4 Responses to “Buddha’s Philosophy of Life – Article #2”

  1. Fran Diaz Says:

    Many thanks to Prof. Wimalawansa for this article which covers a good deal of ground on the subject of Buddhism in the modern world – in other words, practical Buddhism, in his paragraph on Development vs Materialism.

    Some people see Buddhism as a hindrance to progress in acquiring what is needed to live life safely, happily & comfortably today. That would be the wrong interpretation of Buddhism. We must acquire what we must to live, but acquire that which is needed and gives a sense of security & is the entrepreneurs reward, and not the excessive greed and certainly not the ‘unholy’ excessive profit motive.

    The theory of excessive profit motive & the GDP are people killers.

    We have to paste the Buddhist thinking mantle over our business world.

  2. Asoka_Wickramasurya Says:

    To all the wonderful writers, sensible and responsible commentators, is it still relevant to talk about the glory of Buddhism and its past glorious civilisation, while we engage in poojas, yathikas, geethikas, kannalavs in the name of Buddhism. We all talked about the beauty of Buddhism for millennia. But open your own eyes and see how Buddhism is practiced in my own motherland. It is a disgrace to all the sensible minds. This is coming from the so called protectors of the Buddhism, learned (Nayaka Theras) to politicians. Is Buddhism rocket science or something beyond science as one of the leading monks uttered in one of the ABC Radio National multi religious programmes! Or, is Buddhism wisdom, to be practised by all beings, at all times. Isn’t that the case?

    Why pirith nool around cricket balls, why yathika’s for all our cricketers when the whole system is corrupt. Why we have to wait till the auspicious time to come to do things. They are all but our cultural practices but crept into our Buddhism. If anyone has seen Brisbane floods continuously, you will be surprised. No one talked about the Devil, God or the miracles! These are the believers!!! In a sermon on a Sunday one of the priests said God gave us to have courage, show unity, kindness, compassion to each other. And all the Brisbanians and the other Aussies came there by the thousands to help the unknown and total strangers. They did not wait for the auspicious time nor for pirith to be chanted. There were hundreds of little hands and little feets in little boots moving thing around and giving a hand to the humanity. Where do we stand on this? Did anyone helped our own when floods after floods hits our Dhammadweepa. Answer is Big NO. Because they were sinners.

    Start now, walk now, and do now. If you start now, you will go somewhere! Had enough of talking and preaching the glory! Buddha was my Guru, my beloved teacher, my wise man. I follow his wisdom, not his rocket science. I hardly know any temples here. But I ‘walk’ every second of my life as my fingers do the walking now. That will take me somewhere for you all to comment. That is called wisdom which my Loving Guru, Wisest man on earth, taught me.

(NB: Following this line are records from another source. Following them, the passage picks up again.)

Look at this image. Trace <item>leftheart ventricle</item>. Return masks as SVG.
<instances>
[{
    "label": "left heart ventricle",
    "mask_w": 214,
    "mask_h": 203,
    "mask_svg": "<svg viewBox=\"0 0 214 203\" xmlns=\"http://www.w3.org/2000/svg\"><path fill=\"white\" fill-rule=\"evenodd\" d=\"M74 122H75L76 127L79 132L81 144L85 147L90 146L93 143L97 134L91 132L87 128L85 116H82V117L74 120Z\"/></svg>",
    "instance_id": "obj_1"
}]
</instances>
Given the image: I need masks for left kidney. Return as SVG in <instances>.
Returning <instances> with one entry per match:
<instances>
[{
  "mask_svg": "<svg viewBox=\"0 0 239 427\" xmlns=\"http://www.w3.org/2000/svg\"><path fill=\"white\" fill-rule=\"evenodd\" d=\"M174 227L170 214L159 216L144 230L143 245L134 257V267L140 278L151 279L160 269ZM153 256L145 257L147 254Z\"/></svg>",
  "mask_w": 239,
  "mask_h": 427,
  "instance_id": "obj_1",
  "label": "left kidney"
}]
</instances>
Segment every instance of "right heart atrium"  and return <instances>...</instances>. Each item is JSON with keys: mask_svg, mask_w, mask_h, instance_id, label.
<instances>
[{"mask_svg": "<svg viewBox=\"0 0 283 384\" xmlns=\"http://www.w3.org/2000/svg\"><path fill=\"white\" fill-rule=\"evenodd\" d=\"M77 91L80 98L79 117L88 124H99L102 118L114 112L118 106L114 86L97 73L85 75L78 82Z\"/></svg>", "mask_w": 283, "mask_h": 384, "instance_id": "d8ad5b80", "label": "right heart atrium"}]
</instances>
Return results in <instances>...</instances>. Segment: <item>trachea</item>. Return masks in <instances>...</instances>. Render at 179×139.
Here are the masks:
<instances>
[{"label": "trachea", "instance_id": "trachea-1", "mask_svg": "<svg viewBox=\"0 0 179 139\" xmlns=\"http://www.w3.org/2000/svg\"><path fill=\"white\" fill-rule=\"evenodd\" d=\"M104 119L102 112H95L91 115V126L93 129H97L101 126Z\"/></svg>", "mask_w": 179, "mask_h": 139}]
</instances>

    I copy this for you all to read; this is for every second, every minute, every day, every week and till the end of time.

    The greatest achievement is selflessness.

    The greatest worth is self-mastery.

    The greatest quality is seeking to serve others.

    The greatest precept is continual awareness.

    The greatest medicine is the emptiness of everything.

    The greatest action is not conforming to the world’s ways.

    The greatest magic is transmuting the passions.

    The greatest generosity is non-attachment.

    The greatest goodness is a peaceful mind.

    The greatest patience is humility.

    The greatest effort is not concerned with results.

    The greatest meditation is a mind that lets go.

    The greatest wisdom is seeing through appearances.

    – Atiśha Dipankara Shrijnana – Bengali Buddhist Sage (980 – 1054 CE)

  3. SW Says:

    One can only change “self”; not ‘others’.

  4. Jayantha W Says:

    I fully agree with what Asoka Wickramasuriya says. It is refreshing to read a comment with such good ideas.